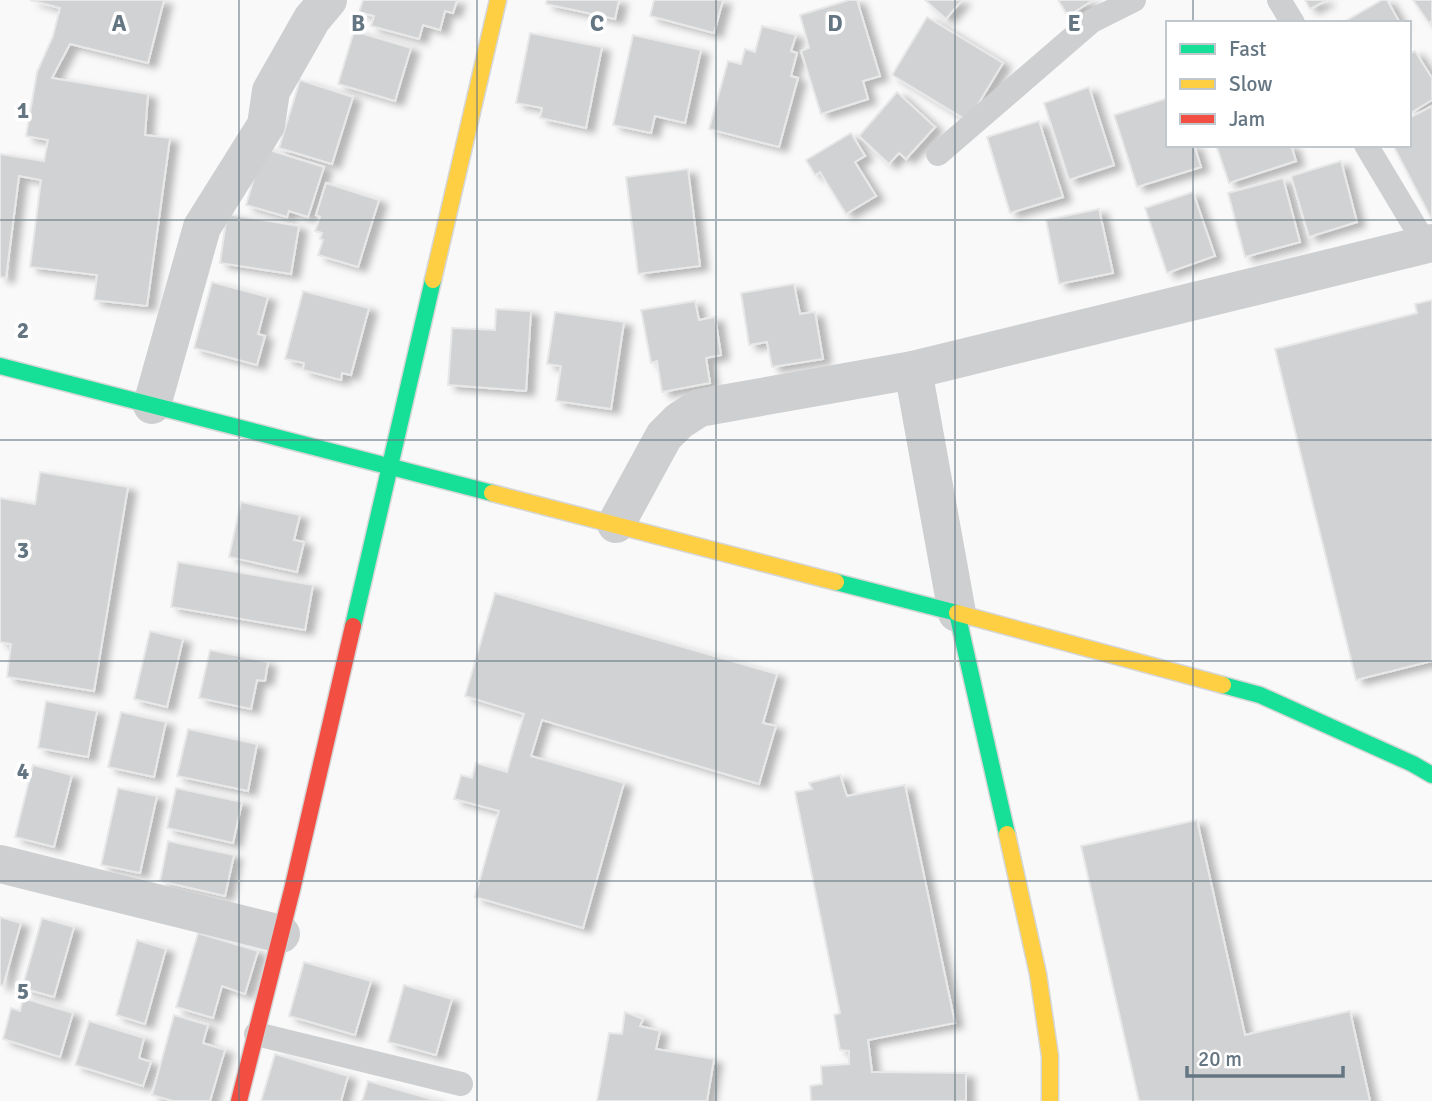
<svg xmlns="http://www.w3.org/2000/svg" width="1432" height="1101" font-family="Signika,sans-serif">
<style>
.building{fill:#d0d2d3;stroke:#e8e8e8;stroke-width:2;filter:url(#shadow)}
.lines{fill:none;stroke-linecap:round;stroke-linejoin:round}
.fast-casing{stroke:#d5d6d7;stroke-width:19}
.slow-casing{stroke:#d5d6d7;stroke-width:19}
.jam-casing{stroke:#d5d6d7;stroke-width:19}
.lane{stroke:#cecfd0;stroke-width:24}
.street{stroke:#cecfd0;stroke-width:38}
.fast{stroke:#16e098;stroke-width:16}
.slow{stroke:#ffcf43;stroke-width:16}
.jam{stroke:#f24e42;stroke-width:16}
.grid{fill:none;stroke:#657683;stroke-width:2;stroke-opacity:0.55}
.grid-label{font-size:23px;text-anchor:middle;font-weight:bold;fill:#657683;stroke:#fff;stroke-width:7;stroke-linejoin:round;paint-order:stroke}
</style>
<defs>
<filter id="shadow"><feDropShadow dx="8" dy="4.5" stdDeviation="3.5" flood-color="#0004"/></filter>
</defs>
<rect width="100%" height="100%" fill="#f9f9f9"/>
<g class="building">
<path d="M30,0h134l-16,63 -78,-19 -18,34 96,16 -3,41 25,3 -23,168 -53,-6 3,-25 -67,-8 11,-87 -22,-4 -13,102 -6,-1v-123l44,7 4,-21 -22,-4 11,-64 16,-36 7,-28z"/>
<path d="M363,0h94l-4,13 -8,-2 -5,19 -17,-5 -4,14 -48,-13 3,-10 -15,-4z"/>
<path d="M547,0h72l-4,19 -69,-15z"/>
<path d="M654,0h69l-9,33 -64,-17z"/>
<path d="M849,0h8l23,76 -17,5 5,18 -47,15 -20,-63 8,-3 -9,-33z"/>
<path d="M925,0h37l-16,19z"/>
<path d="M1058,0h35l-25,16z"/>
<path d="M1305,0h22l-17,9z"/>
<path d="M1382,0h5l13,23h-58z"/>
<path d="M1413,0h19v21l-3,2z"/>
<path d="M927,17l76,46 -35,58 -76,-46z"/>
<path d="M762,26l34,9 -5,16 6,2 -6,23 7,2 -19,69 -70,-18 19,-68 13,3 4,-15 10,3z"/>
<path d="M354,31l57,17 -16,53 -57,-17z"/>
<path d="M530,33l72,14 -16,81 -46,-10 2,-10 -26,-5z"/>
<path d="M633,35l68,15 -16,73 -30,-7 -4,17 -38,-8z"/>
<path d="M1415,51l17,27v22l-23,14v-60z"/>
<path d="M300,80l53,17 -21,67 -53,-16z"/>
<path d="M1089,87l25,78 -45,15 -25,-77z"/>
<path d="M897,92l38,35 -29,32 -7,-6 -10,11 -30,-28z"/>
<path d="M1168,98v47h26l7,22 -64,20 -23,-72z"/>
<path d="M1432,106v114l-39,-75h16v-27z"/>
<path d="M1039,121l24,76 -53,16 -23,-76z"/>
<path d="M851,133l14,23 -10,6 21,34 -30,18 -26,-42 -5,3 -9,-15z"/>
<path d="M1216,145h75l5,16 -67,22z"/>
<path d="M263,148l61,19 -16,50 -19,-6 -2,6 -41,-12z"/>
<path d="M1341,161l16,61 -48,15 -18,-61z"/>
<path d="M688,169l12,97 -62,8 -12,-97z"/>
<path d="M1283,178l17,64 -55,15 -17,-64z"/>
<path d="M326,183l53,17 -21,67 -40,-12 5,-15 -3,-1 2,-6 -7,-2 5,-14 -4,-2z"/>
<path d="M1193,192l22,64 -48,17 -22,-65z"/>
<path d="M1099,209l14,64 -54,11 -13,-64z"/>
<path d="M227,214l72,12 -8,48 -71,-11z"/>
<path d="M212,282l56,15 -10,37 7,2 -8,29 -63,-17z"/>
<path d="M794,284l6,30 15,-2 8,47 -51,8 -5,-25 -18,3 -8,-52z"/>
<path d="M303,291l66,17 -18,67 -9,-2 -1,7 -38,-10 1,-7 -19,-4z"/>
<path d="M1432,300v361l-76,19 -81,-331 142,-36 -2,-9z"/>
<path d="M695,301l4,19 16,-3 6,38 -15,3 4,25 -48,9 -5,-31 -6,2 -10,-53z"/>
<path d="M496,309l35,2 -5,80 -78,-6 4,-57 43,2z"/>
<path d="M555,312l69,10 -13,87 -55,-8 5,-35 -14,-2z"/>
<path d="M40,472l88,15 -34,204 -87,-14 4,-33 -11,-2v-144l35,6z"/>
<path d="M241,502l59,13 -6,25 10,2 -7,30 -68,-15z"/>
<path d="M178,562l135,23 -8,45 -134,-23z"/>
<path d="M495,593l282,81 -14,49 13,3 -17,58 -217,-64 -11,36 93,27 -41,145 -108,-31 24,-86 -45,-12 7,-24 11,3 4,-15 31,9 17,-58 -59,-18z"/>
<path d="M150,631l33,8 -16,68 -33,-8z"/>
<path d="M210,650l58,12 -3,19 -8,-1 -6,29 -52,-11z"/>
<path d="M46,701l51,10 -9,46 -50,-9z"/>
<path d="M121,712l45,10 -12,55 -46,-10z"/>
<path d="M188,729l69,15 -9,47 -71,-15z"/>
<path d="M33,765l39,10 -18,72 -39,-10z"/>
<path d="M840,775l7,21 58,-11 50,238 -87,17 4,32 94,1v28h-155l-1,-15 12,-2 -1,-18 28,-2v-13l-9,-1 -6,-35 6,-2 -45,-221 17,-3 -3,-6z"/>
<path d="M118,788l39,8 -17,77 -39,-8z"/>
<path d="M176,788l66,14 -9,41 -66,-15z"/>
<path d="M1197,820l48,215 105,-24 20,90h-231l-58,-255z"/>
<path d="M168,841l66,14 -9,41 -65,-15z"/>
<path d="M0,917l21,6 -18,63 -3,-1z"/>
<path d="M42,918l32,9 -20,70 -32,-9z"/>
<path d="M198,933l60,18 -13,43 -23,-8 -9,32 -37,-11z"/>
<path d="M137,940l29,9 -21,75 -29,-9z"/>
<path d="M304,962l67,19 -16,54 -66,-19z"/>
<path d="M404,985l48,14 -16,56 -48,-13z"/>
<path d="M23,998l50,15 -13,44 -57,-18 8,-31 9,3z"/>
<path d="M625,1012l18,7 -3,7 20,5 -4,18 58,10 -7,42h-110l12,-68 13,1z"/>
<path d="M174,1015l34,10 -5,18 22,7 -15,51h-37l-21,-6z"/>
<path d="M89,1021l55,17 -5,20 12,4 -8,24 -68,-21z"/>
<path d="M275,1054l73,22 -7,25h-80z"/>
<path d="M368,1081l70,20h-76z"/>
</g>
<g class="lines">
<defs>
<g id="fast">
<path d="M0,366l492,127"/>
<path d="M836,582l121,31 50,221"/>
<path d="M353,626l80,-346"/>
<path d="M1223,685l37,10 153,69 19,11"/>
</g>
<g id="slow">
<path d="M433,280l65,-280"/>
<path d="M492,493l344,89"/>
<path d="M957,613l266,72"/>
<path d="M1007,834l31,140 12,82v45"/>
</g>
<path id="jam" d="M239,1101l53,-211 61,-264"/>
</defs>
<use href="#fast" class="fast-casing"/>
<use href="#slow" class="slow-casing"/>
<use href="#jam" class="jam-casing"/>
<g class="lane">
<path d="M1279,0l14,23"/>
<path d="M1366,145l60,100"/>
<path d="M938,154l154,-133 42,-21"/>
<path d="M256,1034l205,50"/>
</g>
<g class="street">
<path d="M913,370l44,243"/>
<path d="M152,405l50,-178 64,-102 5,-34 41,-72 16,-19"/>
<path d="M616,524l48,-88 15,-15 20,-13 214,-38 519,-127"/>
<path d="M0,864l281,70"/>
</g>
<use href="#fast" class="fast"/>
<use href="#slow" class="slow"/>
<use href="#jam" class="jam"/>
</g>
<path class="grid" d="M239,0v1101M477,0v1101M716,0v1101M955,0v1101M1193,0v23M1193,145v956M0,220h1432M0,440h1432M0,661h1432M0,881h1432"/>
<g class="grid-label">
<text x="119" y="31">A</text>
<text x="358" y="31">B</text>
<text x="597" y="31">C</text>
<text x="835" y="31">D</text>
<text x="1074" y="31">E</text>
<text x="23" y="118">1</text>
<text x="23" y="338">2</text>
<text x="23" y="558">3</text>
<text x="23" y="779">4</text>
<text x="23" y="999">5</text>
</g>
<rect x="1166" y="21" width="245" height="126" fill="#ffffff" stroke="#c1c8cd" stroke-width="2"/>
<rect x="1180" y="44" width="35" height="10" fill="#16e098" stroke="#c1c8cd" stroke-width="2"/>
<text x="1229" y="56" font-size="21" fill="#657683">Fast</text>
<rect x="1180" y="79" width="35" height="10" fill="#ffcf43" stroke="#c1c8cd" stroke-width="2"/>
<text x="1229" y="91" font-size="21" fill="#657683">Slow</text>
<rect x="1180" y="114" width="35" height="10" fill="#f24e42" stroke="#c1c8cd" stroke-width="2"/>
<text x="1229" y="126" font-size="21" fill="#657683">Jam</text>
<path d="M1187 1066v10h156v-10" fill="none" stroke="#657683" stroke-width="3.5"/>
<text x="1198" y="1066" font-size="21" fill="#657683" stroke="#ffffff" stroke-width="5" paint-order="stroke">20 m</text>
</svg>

--

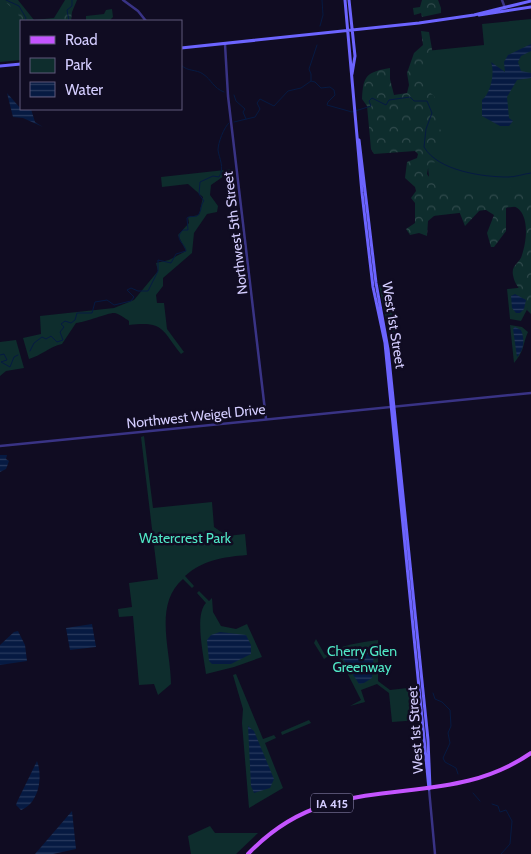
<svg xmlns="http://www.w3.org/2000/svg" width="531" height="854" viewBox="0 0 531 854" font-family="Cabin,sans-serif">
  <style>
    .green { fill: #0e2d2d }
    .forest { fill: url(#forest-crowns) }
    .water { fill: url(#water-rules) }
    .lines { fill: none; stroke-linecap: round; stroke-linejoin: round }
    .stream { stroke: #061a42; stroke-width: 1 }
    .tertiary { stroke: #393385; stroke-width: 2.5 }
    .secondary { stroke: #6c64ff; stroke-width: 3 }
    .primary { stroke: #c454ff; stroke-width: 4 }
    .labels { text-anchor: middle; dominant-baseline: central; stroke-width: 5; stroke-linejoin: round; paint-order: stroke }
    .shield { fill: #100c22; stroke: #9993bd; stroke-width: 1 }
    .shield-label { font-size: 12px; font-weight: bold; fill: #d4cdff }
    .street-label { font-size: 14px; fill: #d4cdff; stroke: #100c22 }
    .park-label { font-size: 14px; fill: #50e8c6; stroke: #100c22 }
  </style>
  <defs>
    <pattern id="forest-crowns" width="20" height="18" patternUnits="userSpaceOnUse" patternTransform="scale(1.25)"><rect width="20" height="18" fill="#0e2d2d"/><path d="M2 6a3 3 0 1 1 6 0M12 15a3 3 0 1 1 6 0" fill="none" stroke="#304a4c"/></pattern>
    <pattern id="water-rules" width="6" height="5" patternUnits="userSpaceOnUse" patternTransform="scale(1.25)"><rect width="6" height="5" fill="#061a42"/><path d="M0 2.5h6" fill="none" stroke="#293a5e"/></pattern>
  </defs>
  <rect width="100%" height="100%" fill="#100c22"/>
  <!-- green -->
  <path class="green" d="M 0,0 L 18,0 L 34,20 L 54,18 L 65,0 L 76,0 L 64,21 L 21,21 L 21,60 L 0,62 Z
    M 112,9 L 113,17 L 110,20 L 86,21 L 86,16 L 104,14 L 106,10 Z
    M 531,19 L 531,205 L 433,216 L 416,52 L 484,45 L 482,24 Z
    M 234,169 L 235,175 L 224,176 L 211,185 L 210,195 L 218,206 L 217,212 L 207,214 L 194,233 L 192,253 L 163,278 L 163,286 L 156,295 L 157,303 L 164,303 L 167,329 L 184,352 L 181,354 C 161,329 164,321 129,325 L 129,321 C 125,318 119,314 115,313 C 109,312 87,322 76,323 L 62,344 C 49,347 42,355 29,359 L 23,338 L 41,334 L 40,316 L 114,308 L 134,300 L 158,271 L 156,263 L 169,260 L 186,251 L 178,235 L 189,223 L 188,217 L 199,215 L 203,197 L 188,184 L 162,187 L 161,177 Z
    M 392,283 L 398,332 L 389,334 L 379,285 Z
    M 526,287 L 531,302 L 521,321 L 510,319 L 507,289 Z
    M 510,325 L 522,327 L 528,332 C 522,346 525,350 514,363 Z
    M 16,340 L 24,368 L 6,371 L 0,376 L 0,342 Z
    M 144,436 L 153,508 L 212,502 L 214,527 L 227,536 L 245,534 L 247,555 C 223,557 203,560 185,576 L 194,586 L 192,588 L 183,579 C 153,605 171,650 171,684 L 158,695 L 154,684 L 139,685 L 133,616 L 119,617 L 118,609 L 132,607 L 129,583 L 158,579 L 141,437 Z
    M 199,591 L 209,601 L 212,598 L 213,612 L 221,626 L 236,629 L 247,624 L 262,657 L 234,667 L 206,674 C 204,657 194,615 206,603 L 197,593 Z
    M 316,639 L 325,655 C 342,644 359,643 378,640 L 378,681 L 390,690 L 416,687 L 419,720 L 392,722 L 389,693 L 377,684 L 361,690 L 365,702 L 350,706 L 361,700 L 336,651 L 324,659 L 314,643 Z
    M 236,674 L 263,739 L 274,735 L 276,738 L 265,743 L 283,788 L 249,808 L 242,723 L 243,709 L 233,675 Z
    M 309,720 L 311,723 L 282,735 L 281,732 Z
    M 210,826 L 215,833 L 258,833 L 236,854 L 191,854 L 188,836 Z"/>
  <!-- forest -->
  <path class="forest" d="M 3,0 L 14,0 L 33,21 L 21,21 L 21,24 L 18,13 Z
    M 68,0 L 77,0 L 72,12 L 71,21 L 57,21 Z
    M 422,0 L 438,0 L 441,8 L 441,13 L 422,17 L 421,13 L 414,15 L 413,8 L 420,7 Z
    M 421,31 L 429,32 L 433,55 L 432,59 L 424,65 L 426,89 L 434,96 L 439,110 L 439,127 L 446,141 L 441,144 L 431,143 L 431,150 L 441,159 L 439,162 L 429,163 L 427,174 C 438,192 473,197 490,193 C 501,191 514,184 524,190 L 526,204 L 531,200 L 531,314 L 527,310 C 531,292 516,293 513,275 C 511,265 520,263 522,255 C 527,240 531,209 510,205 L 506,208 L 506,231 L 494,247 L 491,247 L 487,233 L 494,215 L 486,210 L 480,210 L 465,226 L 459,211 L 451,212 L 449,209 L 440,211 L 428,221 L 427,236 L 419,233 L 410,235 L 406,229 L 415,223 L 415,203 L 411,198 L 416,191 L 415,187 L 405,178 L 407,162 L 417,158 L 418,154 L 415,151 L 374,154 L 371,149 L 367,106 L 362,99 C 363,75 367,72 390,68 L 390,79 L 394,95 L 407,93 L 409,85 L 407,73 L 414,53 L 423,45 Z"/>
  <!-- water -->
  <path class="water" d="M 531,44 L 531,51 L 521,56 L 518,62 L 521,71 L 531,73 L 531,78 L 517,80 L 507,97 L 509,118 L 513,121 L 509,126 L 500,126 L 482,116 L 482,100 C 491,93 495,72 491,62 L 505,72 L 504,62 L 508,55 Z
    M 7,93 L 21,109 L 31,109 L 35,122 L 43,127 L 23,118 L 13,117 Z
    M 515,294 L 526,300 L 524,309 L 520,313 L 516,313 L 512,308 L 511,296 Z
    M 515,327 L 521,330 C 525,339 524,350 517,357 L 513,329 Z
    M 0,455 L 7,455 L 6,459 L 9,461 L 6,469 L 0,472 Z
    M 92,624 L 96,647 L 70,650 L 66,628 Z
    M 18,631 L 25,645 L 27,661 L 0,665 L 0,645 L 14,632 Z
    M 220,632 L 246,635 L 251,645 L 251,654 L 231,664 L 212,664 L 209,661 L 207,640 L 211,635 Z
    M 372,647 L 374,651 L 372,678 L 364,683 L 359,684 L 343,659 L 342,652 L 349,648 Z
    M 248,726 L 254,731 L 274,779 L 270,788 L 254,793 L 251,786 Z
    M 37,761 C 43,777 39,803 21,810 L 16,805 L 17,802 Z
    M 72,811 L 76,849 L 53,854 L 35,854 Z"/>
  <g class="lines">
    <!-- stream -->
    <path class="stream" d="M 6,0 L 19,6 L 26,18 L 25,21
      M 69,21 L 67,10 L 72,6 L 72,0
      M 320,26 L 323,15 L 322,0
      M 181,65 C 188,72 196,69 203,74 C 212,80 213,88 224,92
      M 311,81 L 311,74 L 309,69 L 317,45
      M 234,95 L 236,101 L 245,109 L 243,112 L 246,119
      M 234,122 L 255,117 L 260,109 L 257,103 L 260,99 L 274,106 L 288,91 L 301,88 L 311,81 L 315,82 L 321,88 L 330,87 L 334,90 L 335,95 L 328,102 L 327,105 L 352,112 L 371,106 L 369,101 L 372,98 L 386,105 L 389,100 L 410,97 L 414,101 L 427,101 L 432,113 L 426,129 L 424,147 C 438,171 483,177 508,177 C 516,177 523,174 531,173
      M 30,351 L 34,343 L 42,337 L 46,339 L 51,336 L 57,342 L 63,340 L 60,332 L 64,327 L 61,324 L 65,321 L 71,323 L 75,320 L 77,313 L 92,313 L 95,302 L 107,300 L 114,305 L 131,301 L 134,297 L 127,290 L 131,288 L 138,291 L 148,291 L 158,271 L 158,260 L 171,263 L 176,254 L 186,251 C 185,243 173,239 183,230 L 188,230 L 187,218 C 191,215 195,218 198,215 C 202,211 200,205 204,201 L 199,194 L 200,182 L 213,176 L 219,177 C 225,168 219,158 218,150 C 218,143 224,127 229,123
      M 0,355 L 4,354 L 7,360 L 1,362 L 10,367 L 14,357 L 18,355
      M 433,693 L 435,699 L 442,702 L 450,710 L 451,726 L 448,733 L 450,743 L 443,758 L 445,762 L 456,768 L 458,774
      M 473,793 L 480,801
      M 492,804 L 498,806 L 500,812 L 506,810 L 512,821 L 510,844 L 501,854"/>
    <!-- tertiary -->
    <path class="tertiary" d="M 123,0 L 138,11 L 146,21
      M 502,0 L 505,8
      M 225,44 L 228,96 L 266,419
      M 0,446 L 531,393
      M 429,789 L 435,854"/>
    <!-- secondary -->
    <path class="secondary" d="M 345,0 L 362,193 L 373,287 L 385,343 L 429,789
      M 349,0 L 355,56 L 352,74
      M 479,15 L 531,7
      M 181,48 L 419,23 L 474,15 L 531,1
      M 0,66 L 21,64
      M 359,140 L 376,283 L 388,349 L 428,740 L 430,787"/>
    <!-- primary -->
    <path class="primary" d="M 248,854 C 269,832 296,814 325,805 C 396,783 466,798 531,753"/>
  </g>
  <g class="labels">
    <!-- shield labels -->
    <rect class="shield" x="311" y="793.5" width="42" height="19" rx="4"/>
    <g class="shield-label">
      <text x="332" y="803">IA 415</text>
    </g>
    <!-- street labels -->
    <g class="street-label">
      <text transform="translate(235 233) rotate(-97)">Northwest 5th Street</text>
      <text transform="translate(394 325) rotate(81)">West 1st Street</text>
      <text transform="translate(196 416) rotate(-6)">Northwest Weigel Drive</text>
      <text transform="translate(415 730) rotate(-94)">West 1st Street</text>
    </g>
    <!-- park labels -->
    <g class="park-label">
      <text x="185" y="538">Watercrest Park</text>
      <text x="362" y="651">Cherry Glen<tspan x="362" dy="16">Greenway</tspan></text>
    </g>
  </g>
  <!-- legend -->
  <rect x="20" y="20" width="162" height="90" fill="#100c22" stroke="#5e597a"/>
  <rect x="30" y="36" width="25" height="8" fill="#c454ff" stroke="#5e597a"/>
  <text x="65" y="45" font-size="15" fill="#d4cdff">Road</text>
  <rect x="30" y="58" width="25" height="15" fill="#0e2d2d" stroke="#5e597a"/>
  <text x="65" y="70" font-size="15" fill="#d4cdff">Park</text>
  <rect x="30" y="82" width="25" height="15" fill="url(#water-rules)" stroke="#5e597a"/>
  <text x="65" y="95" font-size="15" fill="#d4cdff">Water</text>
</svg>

» **The task**:
Where does the word "lines" show up in the material? Copy out each line that has it.

» **Written response**:
.lines{fill:none;stroke-linecap:round;stroke-linejoin:round}
<g class="lines">
    .lines { fill: none; stroke-linecap: round; stroke-linejoin: round }
  <g class="lines">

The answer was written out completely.